The survey said the efforts to crank up the economy would depend crucially on the government’s ability to ensure a sustained “virtuous cycle” of savings, investment and exports.

The report said: “Exports must form an integral part of the growth model because higher savings preclude domestic consumption as the driver of final demand. Similarly, job creation is driven by this virtuous cycle. While the claim is often made that investment displaces jobs, this remains true only when viewed within the silo of a specific activity. When examined across the entire value chain, capital investment fosters job creation as production of capital goods, research and development and supply chains generate jobs.”

“The growth in the economy is expected to pick up in 2019-20 as macroeconomic conditions continue to be stable,” chief economic adviser Krishnamurthy Subramanian told reporters.

This belief is predicated on the assumption that private investment will kick in as banks ratchet up their lending cycle, consumer demand will start to spike, wage incomes will rise dissipating agrarian distress, and the household savings rate will start to climb from a lowball 17.2 per cent in 2017-18.

**Information supplied:**
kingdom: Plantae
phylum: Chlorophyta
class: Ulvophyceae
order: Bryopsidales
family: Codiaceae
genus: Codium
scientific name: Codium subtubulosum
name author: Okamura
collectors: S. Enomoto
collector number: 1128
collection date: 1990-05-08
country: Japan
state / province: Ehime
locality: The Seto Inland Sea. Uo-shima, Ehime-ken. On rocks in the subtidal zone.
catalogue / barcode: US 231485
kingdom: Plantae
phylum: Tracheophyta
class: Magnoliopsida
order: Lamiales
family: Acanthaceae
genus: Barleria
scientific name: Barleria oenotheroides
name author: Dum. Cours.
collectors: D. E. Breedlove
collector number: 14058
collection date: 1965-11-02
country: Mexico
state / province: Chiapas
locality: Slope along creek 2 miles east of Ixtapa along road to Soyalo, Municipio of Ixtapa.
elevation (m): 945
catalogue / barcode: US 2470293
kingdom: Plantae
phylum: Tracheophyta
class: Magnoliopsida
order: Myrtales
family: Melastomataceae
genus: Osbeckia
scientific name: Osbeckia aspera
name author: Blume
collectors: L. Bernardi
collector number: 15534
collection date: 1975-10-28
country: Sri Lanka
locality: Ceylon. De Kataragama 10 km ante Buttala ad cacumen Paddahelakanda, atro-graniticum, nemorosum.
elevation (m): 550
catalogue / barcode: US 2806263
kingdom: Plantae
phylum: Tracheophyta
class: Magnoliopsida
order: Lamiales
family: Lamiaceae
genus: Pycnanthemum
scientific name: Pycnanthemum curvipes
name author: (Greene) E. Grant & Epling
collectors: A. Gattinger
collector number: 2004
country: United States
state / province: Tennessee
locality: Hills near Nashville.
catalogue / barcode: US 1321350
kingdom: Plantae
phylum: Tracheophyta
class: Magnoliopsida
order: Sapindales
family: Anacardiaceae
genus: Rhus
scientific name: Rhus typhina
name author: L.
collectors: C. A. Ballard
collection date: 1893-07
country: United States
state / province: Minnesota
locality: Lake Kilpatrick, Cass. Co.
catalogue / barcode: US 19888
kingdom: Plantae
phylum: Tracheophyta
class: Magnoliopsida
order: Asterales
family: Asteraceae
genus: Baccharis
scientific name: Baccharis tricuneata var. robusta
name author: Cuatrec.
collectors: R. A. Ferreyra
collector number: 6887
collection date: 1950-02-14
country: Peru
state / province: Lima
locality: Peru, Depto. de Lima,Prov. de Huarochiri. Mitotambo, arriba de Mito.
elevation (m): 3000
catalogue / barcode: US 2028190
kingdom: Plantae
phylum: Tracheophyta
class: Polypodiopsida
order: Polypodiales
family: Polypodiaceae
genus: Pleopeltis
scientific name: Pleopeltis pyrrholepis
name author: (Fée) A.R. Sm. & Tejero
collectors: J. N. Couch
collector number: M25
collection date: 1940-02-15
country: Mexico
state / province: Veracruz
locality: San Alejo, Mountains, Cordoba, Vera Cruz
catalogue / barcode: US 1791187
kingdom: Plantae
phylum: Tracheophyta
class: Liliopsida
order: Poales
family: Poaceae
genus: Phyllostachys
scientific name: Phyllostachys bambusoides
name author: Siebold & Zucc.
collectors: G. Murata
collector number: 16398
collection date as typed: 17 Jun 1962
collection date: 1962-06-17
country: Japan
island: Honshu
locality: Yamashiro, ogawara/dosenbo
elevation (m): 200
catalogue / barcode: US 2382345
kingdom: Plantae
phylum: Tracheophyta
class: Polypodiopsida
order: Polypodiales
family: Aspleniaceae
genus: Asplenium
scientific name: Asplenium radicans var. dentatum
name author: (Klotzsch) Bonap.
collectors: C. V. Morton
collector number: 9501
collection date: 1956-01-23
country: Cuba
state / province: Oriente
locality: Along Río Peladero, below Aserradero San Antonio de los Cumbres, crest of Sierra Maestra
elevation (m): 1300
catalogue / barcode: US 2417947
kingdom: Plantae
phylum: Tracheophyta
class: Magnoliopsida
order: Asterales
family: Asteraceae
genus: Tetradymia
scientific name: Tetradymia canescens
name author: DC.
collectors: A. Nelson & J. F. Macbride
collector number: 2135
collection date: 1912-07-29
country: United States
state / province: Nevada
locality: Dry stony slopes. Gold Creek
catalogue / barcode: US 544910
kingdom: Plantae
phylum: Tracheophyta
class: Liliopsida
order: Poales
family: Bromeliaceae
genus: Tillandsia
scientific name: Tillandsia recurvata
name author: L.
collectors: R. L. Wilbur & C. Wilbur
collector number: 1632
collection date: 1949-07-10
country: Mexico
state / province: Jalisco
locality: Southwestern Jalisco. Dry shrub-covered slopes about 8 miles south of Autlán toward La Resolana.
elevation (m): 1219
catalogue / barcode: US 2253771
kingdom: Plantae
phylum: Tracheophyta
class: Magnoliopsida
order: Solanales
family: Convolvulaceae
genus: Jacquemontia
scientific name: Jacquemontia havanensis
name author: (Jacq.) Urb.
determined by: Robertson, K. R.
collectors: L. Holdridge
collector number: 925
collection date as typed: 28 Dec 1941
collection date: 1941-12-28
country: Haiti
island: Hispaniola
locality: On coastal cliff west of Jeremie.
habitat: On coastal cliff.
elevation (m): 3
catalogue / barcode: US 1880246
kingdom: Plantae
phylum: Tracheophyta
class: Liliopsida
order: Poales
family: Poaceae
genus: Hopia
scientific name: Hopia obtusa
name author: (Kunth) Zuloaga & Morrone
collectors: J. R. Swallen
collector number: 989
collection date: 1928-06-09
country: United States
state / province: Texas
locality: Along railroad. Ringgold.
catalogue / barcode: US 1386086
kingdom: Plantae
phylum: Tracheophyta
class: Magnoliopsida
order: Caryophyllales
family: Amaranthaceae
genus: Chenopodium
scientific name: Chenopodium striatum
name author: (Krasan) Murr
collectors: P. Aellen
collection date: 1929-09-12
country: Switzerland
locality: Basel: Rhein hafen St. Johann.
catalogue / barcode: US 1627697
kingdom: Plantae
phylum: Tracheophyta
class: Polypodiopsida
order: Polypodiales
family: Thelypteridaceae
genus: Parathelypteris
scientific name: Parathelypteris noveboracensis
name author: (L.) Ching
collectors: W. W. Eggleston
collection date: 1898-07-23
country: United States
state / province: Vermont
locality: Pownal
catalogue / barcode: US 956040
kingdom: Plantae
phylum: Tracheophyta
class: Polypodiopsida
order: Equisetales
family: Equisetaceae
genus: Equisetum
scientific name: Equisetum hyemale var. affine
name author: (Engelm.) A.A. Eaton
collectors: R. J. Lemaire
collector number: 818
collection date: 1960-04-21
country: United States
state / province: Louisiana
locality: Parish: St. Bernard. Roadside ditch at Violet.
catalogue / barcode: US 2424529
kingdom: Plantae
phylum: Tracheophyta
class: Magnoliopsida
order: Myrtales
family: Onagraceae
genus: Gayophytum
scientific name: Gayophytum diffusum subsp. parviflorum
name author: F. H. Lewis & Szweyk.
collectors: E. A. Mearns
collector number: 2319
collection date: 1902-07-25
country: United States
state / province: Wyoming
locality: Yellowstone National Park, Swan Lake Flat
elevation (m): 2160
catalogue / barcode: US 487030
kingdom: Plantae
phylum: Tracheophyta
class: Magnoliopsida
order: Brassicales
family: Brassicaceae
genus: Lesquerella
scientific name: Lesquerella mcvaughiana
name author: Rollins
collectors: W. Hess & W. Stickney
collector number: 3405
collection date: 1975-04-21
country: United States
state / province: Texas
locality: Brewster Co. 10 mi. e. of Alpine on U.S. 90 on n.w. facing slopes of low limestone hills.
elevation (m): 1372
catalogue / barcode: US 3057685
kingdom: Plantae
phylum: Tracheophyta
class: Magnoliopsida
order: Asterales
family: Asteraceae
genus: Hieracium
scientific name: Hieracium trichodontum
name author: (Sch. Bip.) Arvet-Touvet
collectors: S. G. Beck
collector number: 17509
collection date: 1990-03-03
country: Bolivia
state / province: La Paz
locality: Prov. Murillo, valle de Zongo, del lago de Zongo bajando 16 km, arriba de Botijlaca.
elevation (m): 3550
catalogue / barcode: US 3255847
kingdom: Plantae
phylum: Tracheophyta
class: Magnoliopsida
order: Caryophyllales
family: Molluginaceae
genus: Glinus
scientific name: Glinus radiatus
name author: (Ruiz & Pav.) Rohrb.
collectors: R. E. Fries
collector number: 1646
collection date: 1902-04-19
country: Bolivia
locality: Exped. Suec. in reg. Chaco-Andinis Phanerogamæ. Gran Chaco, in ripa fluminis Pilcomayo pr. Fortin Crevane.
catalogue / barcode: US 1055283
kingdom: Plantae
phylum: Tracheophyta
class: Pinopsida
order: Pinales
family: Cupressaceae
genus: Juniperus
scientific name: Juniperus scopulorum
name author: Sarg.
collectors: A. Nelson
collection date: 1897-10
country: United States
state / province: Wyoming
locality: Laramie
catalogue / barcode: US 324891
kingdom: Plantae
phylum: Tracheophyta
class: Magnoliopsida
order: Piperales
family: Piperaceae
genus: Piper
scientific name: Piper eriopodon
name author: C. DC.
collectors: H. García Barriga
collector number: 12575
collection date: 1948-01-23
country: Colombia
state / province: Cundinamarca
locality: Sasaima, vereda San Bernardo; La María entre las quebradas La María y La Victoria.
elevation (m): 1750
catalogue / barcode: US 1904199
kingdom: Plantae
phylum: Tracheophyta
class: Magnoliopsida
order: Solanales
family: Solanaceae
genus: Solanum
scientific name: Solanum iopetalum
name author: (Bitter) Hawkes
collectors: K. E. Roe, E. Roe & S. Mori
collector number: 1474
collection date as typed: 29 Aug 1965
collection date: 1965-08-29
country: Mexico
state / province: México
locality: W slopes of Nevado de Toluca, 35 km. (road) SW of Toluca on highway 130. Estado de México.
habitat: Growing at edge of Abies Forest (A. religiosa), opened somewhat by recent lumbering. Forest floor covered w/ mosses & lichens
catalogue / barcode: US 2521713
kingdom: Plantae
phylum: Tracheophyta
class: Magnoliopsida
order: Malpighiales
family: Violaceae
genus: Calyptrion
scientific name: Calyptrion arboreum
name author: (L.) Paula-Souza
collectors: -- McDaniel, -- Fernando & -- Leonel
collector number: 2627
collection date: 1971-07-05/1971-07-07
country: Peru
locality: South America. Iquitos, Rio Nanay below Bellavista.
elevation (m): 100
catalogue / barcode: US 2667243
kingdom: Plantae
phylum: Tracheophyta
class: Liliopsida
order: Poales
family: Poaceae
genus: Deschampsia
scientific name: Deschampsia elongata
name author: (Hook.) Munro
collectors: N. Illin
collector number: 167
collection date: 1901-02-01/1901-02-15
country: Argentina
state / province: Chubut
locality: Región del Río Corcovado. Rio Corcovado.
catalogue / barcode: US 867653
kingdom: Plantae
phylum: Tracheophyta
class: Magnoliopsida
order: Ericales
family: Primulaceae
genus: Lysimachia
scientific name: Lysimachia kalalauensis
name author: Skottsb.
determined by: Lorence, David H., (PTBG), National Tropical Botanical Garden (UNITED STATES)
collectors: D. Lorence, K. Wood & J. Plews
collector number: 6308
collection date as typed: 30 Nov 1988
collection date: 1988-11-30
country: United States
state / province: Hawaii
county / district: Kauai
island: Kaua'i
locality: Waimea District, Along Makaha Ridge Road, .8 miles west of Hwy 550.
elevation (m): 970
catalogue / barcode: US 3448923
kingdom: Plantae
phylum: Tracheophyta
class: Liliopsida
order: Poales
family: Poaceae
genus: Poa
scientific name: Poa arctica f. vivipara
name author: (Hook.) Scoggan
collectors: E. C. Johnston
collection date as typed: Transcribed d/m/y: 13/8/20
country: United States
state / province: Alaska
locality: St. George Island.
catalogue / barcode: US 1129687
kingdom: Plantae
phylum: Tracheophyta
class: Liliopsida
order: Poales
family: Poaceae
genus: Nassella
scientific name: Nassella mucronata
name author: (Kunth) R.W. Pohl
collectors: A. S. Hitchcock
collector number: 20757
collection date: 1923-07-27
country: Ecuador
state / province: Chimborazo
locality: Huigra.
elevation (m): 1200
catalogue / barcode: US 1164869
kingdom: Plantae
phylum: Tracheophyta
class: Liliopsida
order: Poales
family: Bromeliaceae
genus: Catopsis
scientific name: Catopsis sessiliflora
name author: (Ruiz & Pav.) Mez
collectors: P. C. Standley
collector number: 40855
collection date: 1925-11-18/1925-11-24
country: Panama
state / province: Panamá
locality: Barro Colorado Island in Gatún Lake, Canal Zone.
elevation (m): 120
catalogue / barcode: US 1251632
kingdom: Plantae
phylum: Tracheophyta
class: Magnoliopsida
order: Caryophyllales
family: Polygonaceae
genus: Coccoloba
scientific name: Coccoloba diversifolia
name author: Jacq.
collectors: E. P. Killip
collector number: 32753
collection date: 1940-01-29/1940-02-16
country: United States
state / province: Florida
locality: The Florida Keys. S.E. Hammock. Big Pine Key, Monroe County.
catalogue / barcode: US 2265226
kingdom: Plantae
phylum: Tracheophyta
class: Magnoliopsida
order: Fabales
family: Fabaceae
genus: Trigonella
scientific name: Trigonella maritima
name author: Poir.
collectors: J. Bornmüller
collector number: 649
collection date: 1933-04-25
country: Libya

**What the task requires:**
Copy the passage of the economic survey text that opens with the words containing "The survey said" and closes with "investment and exports.", reproducing it verbatim.

**Response:**
The survey said the efforts to crank up the economy would depend crucially on the government’s ability to ensure a sustained “virtuous cycle” of savings, investment and exports.